The dev_item::dev_group field is used to track this on disk.

More Control Over Space Usage

We add new allocation strategies for SINGLE and DUP profiles:

Linear allocation (by devid) Fill the lowest devid until full, then move to the next. Simple, predictable. Helpful for adding temporary space.
Round-robin (by_devid) Distribute chunks evenly across all devices.
Heterogeneous performance-aware Use role-based preference: metadata to fast devices, data to slow ones. Falls back to free space when needed.

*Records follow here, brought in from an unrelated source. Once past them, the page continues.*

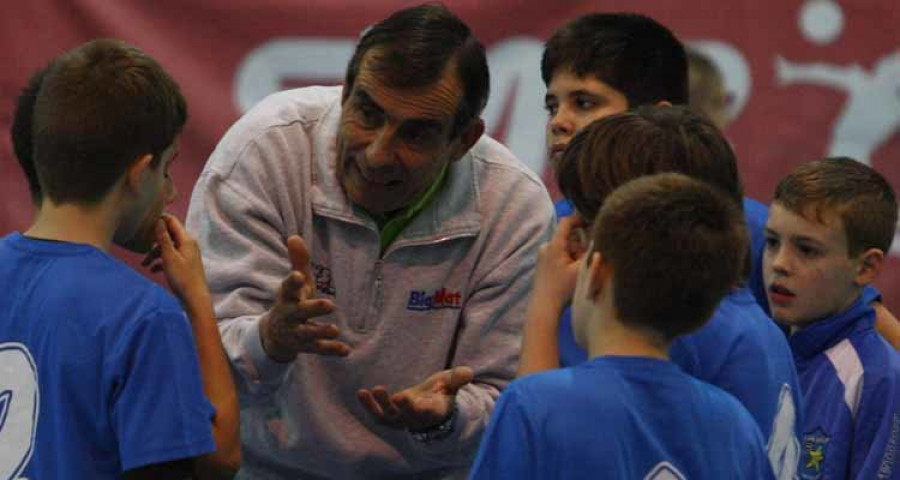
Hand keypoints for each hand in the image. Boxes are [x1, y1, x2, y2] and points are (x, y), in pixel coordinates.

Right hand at [144, 214, 210, 307]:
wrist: (194, 298)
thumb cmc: (182, 277)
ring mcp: (187, 255)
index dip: (159, 219)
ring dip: (155, 254)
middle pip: (168, 235)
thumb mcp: (169, 256)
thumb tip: (159, 220)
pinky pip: (170, 258)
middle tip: (141, 244)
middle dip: (154, 241)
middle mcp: (188, 244)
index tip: (145, 221)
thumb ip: (163, 238)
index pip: (172, 221)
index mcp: (187, 239)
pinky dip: (161, 263)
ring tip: (143, 264)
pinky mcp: (184, 264)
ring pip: (167, 248)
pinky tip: (152, 270)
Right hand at [259, 235, 348, 362]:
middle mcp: (290, 316)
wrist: (274, 335)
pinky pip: (319, 350)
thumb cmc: (291, 301)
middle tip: (330, 304)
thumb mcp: (296, 283)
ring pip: (308, 334)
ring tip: (334, 329)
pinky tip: (346, 350)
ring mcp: (297, 333)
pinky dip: (331, 351)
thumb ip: (298, 262)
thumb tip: (295, 237)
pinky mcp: (306, 347)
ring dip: (321, 331)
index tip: (298, 276)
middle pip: (299, 312)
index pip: (287, 289)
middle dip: (313, 309)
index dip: (292, 282)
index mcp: (287, 298)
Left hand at [357, 366, 473, 430]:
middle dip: (401, 407)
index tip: (407, 398)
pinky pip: (378, 416)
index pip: (426, 411)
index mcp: (434, 411)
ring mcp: (402, 420)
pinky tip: (361, 393)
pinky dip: (369, 406)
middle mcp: (417, 419)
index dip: (417, 407)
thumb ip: (458, 379)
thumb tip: (468, 373)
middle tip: (396, 396)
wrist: (432, 408)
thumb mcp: (452, 384)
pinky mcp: (390, 418)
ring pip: (389, 417)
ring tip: (367, 392)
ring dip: (378, 406)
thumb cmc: (443, 392)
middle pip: (407, 415)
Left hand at [533, 215, 588, 307]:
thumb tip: (598, 240)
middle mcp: (546, 246)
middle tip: (588, 259)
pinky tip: (572, 273)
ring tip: (580, 269)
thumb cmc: (563, 288)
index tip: (592, 220)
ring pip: (565, 247)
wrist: (544, 306)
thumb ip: (591, 253)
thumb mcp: (581, 270)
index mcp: (554, 245)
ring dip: (575, 254)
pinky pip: (559, 255)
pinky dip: (568, 259)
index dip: (580, 218)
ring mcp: (543, 255)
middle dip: (581, 245)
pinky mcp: (543, 263)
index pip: (567, 222)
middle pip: (568, 238)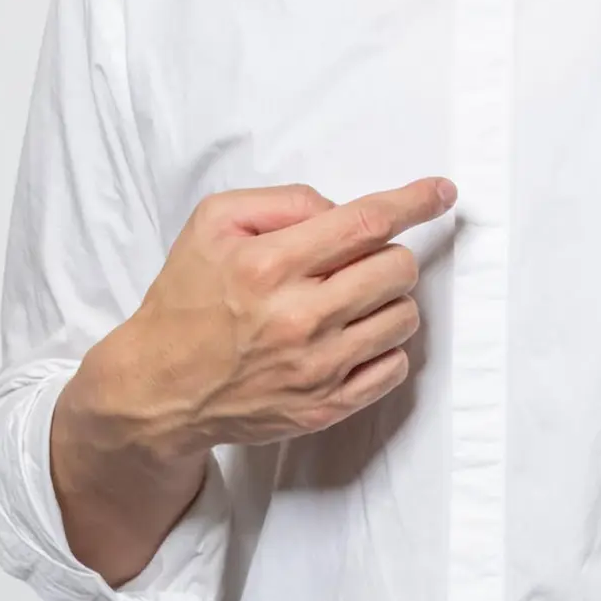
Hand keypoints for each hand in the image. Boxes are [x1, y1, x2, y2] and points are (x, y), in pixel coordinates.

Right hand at [52, 178, 454, 582]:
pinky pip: (394, 368)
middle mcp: (298, 317)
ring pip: (404, 317)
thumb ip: (284, 201)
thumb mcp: (214, 222)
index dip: (414, 201)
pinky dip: (382, 346)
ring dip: (386, 301)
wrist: (159, 388)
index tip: (442, 192)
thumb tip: (342, 211)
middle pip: (397, 269)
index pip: (366, 223)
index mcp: (269, 264)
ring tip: (347, 303)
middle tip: (354, 263)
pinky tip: (349, 338)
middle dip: (386, 255)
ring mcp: (316, 368)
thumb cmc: (187, 297)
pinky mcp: (325, 408)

These modes let users manage their volumes more deliberately.

Device ID Considerations

Linear and Round-robin allocation depends on devid order. This is mostly assigned by the mkfs and kernel in the order devices are added. So it’s not configurable, but in practice it’s stable: devices retain their devid on replace, and new devices get the highest unused ID. We accept this limitation because the benefits are still worth it.

Putting It All Together

Here’s what we gain from this design: * Better performance Metadata lands on SSDs or NVMe, where it belongs. Data lands on slower devices if needed.

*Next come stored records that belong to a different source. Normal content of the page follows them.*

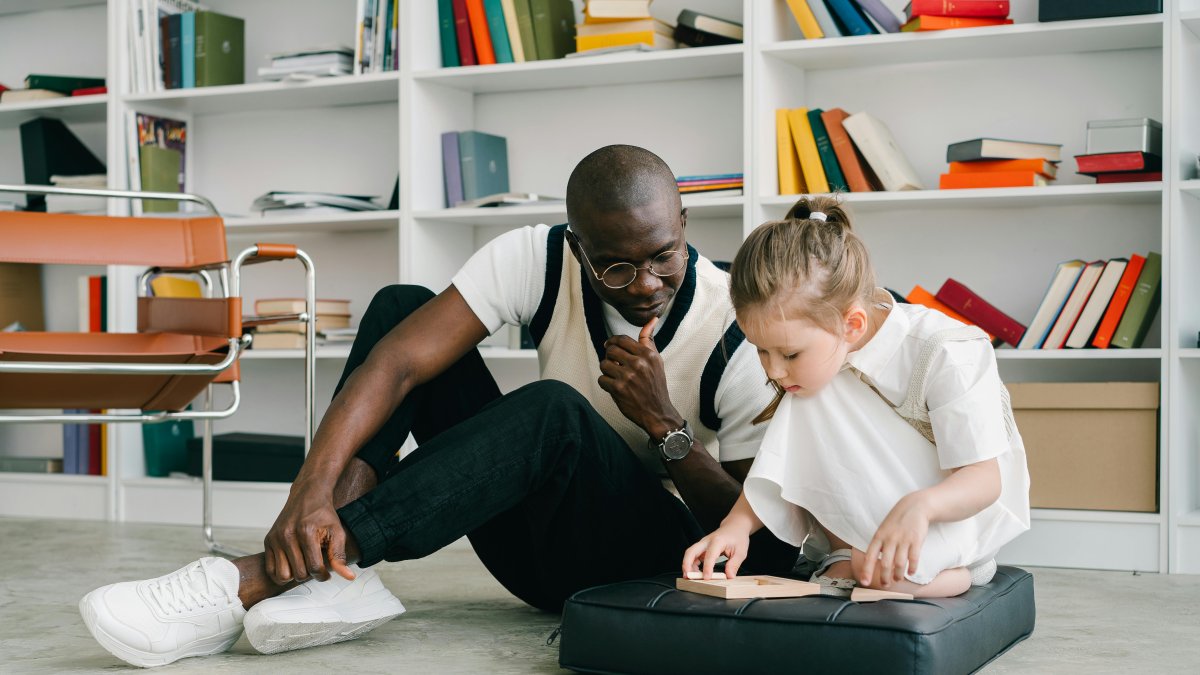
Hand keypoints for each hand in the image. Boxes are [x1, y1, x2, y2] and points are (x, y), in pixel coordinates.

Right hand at [263, 482, 355, 584]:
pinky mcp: (268, 541)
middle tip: (316, 566)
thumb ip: (340, 556)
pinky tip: (293, 565)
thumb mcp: (337, 532)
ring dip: (295, 575)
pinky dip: (281, 573)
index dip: (323, 575)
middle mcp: (287, 535)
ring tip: (304, 565)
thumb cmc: (323, 513)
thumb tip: (349, 577)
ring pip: (283, 575)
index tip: (326, 573)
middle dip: (310, 575)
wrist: (307, 495)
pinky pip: (270, 569)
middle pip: (299, 574)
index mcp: (306, 532)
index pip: (314, 567)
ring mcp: (275, 538)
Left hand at [597, 317, 681, 437]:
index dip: (612, 342)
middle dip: (609, 356)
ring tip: (615, 376)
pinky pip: (602, 379)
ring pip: (604, 364)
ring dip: (607, 371)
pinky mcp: (618, 389)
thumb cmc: (656, 385)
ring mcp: (628, 376)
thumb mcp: (656, 361)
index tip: (609, 346)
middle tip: (613, 363)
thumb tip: (652, 320)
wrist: (658, 412)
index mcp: (648, 354)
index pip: (622, 339)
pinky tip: (614, 387)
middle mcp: (638, 363)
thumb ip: (648, 340)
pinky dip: (605, 384)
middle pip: (610, 350)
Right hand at [682, 519, 753, 579]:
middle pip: (691, 551)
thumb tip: (729, 576)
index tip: (706, 578)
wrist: (734, 527)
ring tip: (690, 577)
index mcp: (718, 541)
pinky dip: (691, 565)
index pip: (710, 555)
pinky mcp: (702, 548)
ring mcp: (703, 544)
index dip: (707, 567)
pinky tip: (695, 573)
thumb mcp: (741, 552)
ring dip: (687, 566)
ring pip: (690, 554)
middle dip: (687, 564)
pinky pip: (693, 556)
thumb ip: (734, 564)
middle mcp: (707, 541)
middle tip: (688, 576)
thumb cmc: (738, 537)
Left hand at [860, 491, 930, 587]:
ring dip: (898, 575)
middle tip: (885, 584)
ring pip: (899, 563)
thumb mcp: (883, 529)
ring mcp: (903, 539)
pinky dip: (912, 568)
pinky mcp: (916, 540)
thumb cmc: (896, 521)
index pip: (870, 556)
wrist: (914, 507)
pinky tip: (911, 572)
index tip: (864, 582)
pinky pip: (914, 558)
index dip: (866, 570)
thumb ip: (879, 545)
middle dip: (884, 577)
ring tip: (897, 579)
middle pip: (885, 563)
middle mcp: (890, 539)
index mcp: (879, 536)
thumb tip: (875, 563)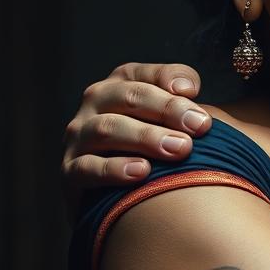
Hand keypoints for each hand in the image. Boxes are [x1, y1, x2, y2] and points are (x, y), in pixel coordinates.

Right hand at [62, 62, 210, 217]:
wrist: (117, 196)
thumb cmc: (157, 150)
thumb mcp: (171, 121)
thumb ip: (184, 102)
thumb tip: (190, 89)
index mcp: (121, 83)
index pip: (145, 73)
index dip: (170, 79)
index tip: (196, 92)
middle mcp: (96, 104)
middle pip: (129, 96)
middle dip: (167, 109)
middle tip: (200, 127)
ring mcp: (79, 137)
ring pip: (107, 129)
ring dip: (146, 137)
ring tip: (180, 149)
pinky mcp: (70, 171)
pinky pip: (88, 167)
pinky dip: (115, 169)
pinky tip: (142, 172)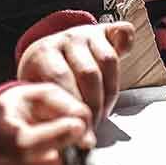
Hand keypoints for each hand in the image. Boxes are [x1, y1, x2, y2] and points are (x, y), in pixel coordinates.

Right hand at [0, 83, 94, 164]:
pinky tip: (34, 163)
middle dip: (61, 148)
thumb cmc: (18, 111)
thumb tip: (85, 135)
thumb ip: (67, 105)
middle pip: (49, 163)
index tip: (77, 126)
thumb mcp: (40, 95)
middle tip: (54, 136)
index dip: (58, 135)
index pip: (27, 142)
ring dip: (55, 162)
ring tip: (41, 149)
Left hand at [17, 21, 135, 123]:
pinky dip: (128, 46)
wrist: (49, 53)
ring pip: (108, 61)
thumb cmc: (43, 81)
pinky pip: (124, 35)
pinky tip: (126, 60)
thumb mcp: (37, 93)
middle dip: (94, 106)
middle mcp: (66, 39)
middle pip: (88, 74)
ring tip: (103, 113)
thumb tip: (67, 134)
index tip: (80, 134)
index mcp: (43, 52)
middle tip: (94, 128)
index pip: (61, 81)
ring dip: (110, 93)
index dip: (74, 109)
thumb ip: (49, 110)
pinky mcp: (107, 30)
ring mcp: (88, 32)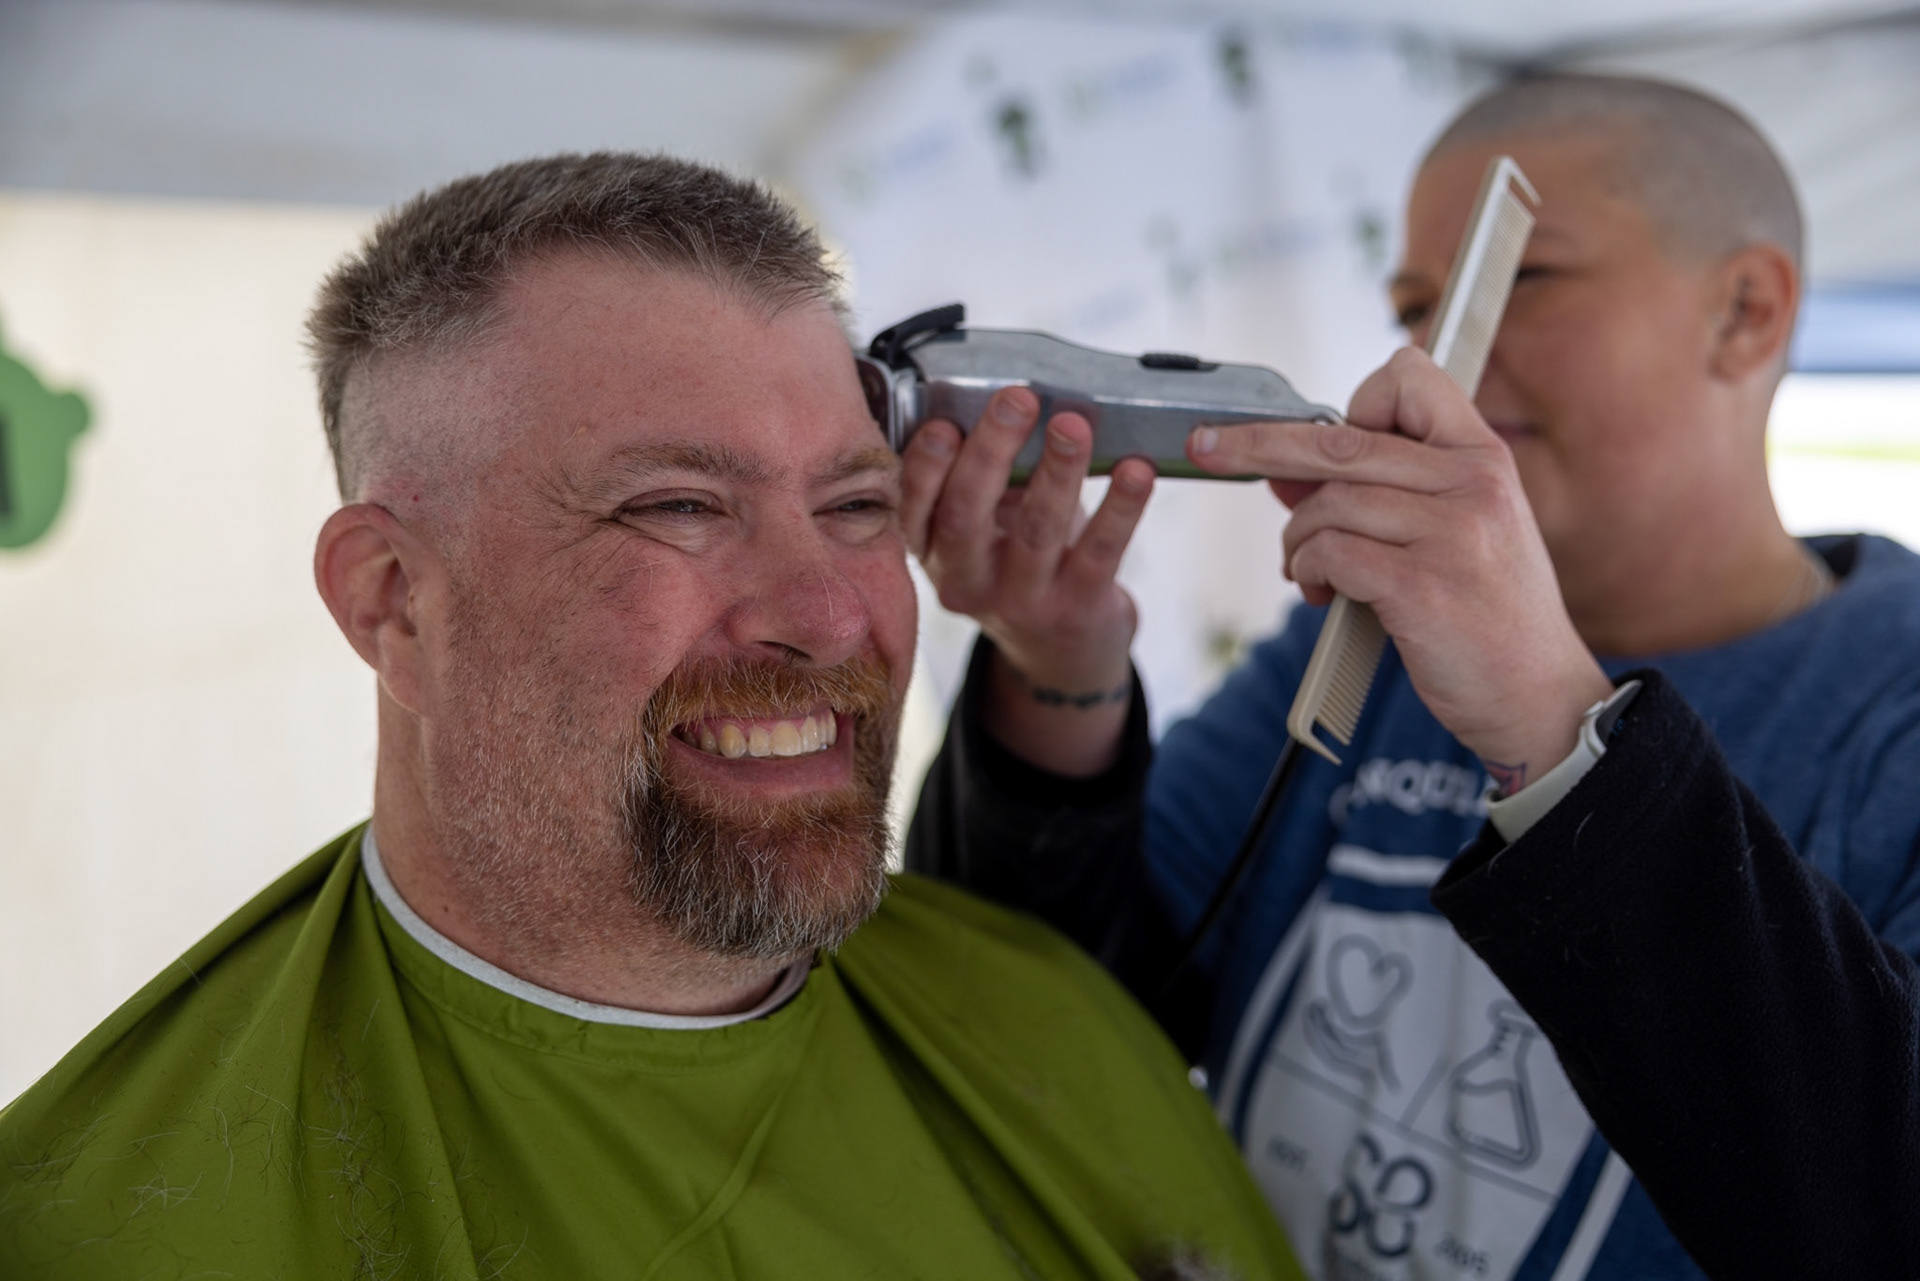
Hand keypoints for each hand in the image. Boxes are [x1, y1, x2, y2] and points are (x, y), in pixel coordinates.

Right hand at [900, 386, 1155, 775]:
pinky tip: (1136, 471)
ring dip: (1057, 472)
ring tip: (1075, 425)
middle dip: (992, 451)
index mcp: (933, 553)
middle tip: (1018, 400)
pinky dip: (1122, 507)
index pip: (914, 508)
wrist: (1061, 653)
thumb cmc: (1018, 562)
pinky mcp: (1077, 610)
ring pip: (1036, 531)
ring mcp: (1021, 602)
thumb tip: (1005, 404)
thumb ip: (985, 478)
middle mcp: (967, 583)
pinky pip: (1100, 551)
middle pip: (967, 514)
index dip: (925, 467)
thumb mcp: (984, 528)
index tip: (944, 424)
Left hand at [1186, 348, 1610, 793]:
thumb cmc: (1489, 615)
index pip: (1410, 378)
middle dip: (1258, 445)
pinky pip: (1331, 552)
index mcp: (1484, 458)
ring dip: (1296, 539)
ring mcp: (1452, 534)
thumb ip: (1380, 492)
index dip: (1357, 402)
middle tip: (1206, 448)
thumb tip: (1282, 465)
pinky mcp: (1423, 587)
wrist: (1538, 695)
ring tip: (1304, 569)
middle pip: (1339, 441)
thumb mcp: (1453, 533)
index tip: (1326, 439)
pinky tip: (1320, 591)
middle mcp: (1473, 484)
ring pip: (1328, 504)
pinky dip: (1309, 569)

Improved fault tolerance No more losing both mirrors to a bad cable or failed HBA or Network.
More control Admins can decide how data is spread - or not spread - across disks.
Minimal on-disk changes We reuse fields already present in btrfs_dev_item.
No magic auto-detection We avoid estimating device performance from noisy runtime statistics, but roles can be assigned manually or automatically using external, flexible tools.

Future Directions

While this proposal avoids dynamic metrics, it keeps the option open. If reliable performance hints become available - say, from a vendor API or BPF tool - they can populate seek_speed and bandwidth fields in the future.

Conclusion

This design gives Btrfs users more control while keeping what already works. It helps solve real-world problems like poor metadata performance, bad fault domain placement, and lack of flexibility in space usage. Admins get tools to guide allocation at mkfs time. And we get a system that works better in the kinds of setups people actually run.